WRITTEN TASKS.
- A) Write out the part of the Wendell Rodricks obituary starting at "Photo: (L-R) Prakash" and ending at "Week Spring/Summer 2010.", swapping "Kunbi" for "handloom".
- B) Retype the rows starting at the one that contains "blue ellipse: rotated" and ending at the one that contains "purple cross at", including both of those rows but omitting the picture lines.

Wendell Rodricks, 1960-2020: Argumentative Action Hero
Obituary
We have lost one of our own. It is time to mourn and reflect on the legacy of Wendell Rodricks
The Indian fashion industry, roughly 25-30 years old, has never had to negotiate through an obituary of a fashion designer. Collection notes, who said what, who wore what, awards, rewards, disagreements and debates, India in the world, handlooms and crafts, shooting stars, and punctured projects have been the mainstay of our drafts and stories. Wendell Rodricks knew that too well. He endlessly pounded away from that IPad of his, sending back prompt and instant replies, strong emails, urgent updates, applause-worthy incidents and those that deserved criticism and distance.
Until 12 February 2020, when the veteran designer passed away in Goa, his beloved home state, leaving behind Jerome Marrel his partner of many years bereft. Rodricks also left the Indian fashion industry with a gaping hole, a sudden, shocking absence that is not about to be filled or forgotten. This happened right in the midst of the ongoing Lakme Fashion Week, which marks 20 years of inception this season. Rodricks was among its founding architects. A principal member so to say. He remains an intrinsic part of how India mounted fashion as a business platform while centre-staging glamour.
Photo: (L-R) Prakash Singh, Manpreet Romana/AFP
(L-R) Model Noyonika Chatterjee showcases a Kunbi sari by Wendell Rodricks during Wills Lifestyle India Fashion Week Spring/Summer 2011; Model Jesse Randhawa in a Rodricks ensemble during Wills India Fashion Week Spring/Summer 2010.

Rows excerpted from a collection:

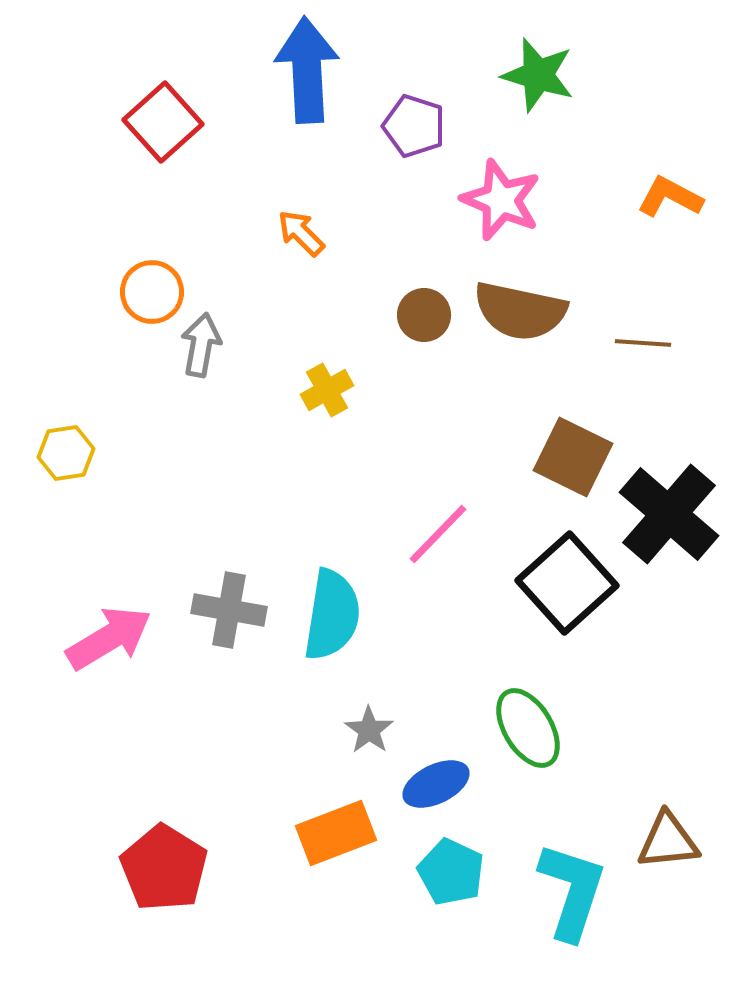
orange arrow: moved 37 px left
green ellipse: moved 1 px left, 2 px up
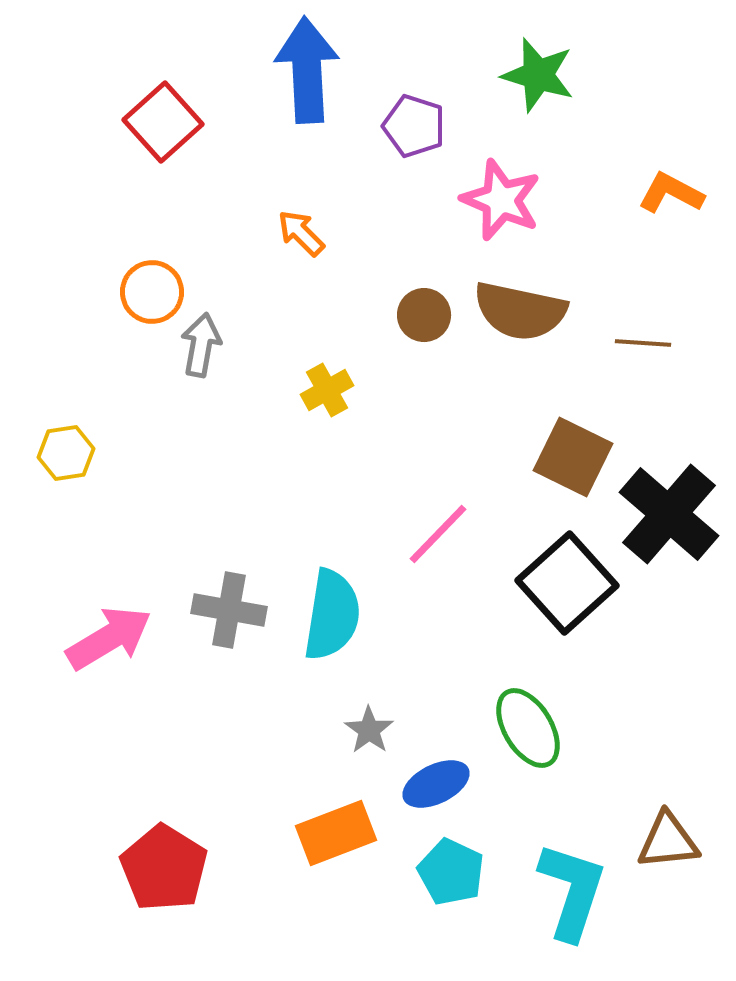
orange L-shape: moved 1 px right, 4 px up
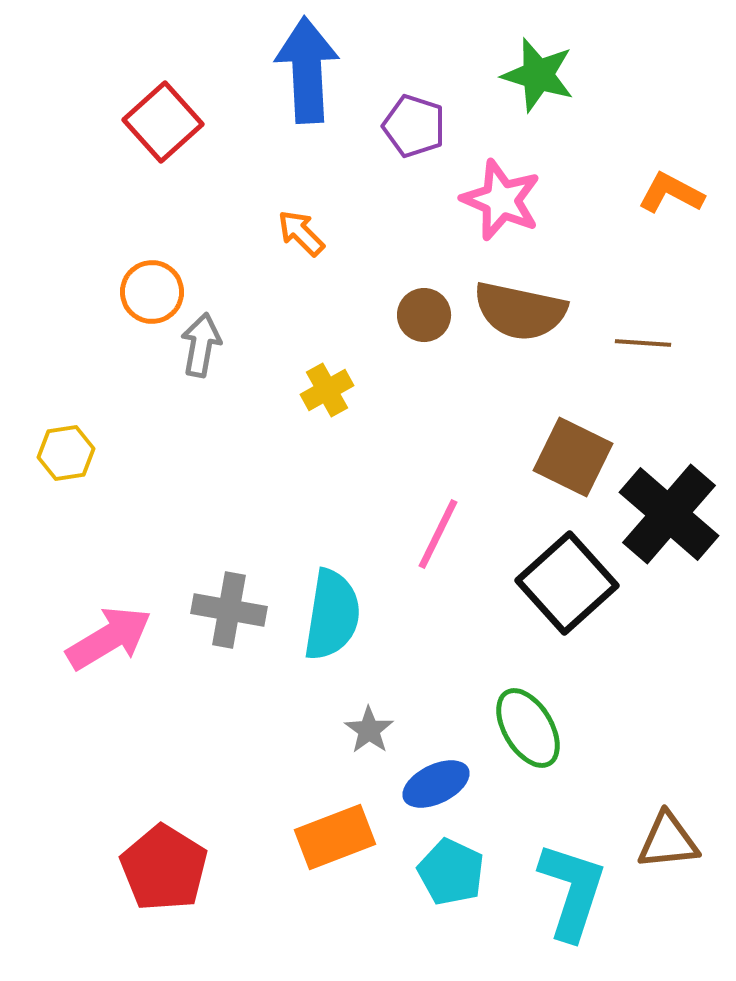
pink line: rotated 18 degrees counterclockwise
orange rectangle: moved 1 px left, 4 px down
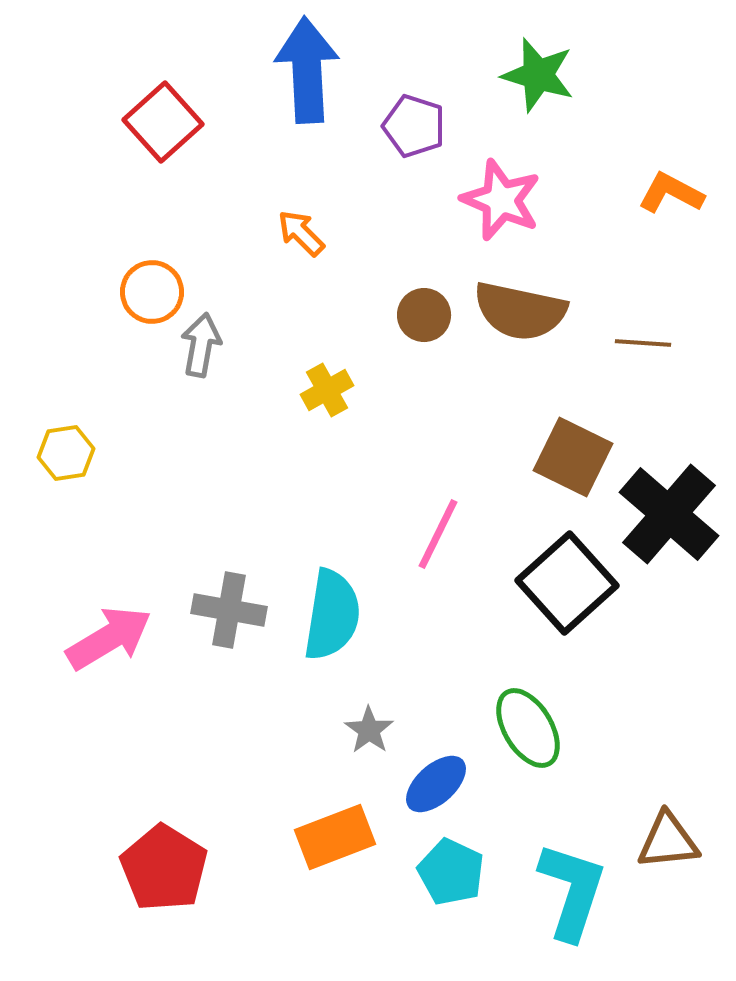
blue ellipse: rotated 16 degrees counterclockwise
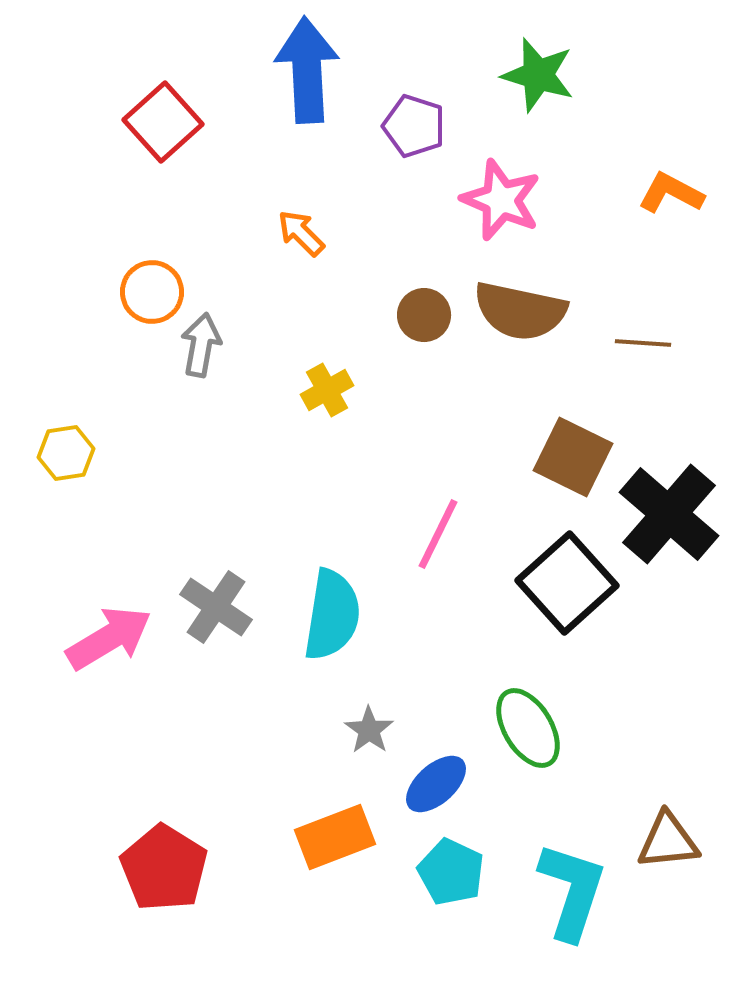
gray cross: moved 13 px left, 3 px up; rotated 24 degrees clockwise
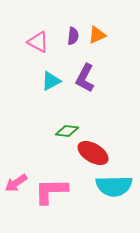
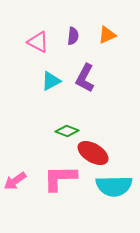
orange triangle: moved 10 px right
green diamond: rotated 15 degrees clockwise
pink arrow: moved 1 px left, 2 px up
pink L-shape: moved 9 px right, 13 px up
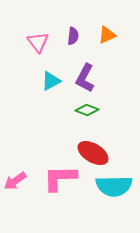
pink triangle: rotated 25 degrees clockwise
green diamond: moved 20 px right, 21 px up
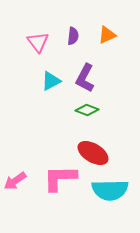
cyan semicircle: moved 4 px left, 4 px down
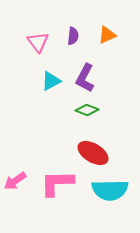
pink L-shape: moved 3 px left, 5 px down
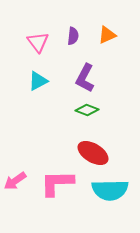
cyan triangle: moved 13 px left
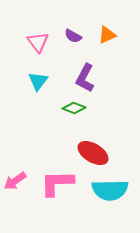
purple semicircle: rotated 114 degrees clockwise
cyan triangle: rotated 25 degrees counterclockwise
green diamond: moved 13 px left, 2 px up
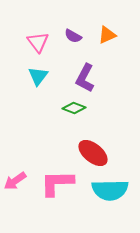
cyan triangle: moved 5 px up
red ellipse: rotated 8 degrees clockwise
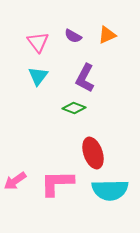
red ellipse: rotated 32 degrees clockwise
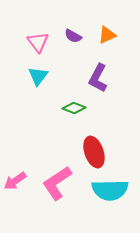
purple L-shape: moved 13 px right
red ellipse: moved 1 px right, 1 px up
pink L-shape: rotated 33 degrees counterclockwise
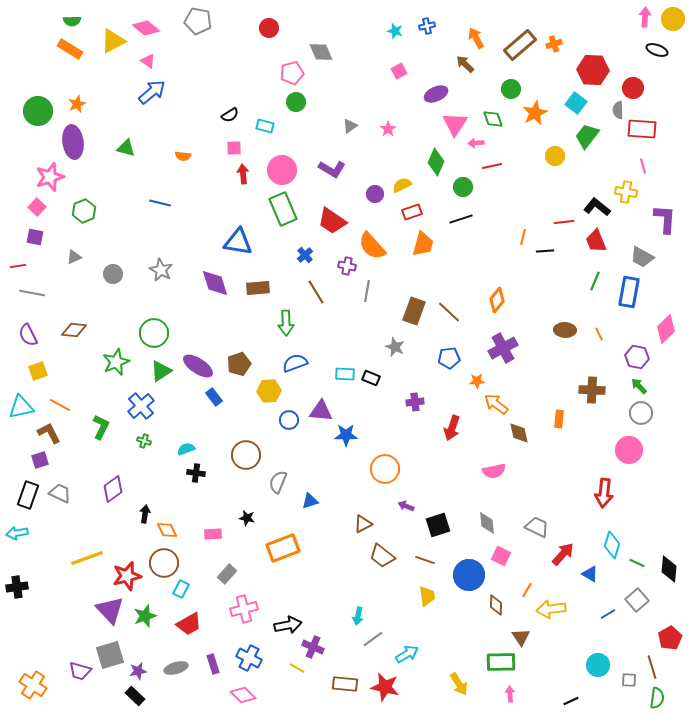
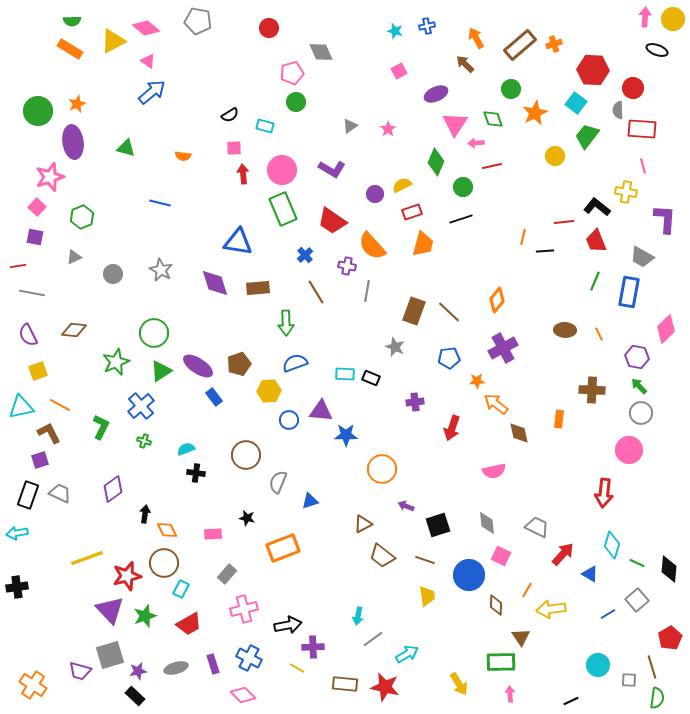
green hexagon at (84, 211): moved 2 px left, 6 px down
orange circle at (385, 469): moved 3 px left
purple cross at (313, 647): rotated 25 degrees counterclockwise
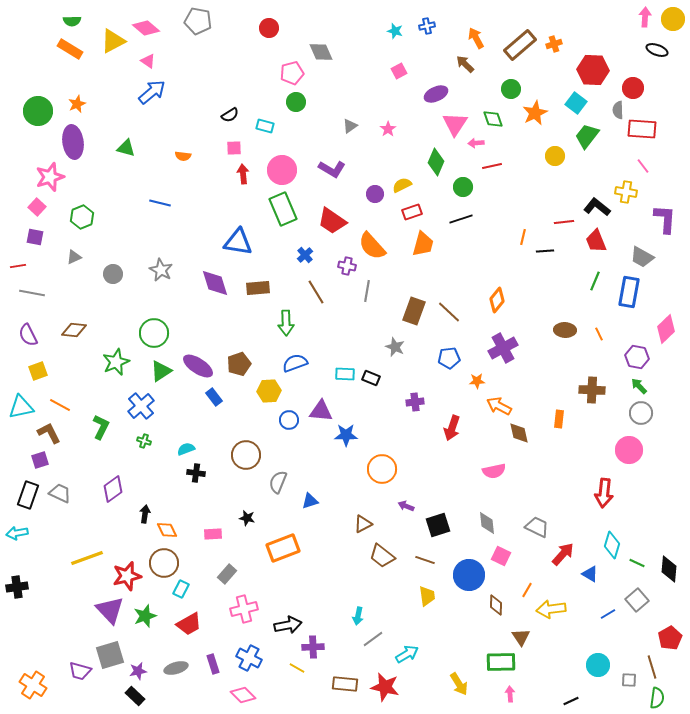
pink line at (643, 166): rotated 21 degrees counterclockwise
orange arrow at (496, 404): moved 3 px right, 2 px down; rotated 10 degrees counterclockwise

TASK-BY-TASK RESULTS.
- A)
Photo: (L-R) Prakash Singh, Manpreet Romana/AFP
(L-R) Model Noyonika Chatterjee showcases a handloom sari by Wendell Rodricks during Wills Lifestyle India Fashion Week Spring/Summer 2011; Model Jesse Randhawa in a Rodricks ensemble during Wills India Fashion Week Spring/Summer 2010.

- B)
blue ellipse: rotated 16 degrees counterclockwise
gray cross: moved 13 px left, 3 px up; rotated 24 degrees clockwise
orange triangle: moved 10 px right
green diamond: rotated 15 degrees clockwise
pink arrow: moved 1 px left, 2 px up
pink L-shape: moved 9 px right, 13 px up
pink triangle: rotated 25 degrees clockwise
green diamond: moved 20 px right, 21 px up
cyan semicircle: moved 4 px left, 4 px down
pink L-shape: moved 3 px left, 5 px down
cyan triangle: moved 13 px left
purple semicircle: rotated 114 degrees clockwise
cyan triangle: rotated 25 degrees counterclockwise
green diamond: moved 13 px left, 2 px up
cyan triangle: moved 5 px up
red ellipse: rotated 8 degrees clockwise
red ellipse: rotated 32 degrees clockwise
purple L-shape: moved 13 px right
red ellipse: moved 1 px right, 1 px up
pink L-shape: rotated 33 degrees counterclockwise
green hexagon at (84, 211): moved 2 px left, 6 px down
orange circle at (385, 469): moved 3 px left
purple cross at (313, 647): rotated 25 degrees counterclockwise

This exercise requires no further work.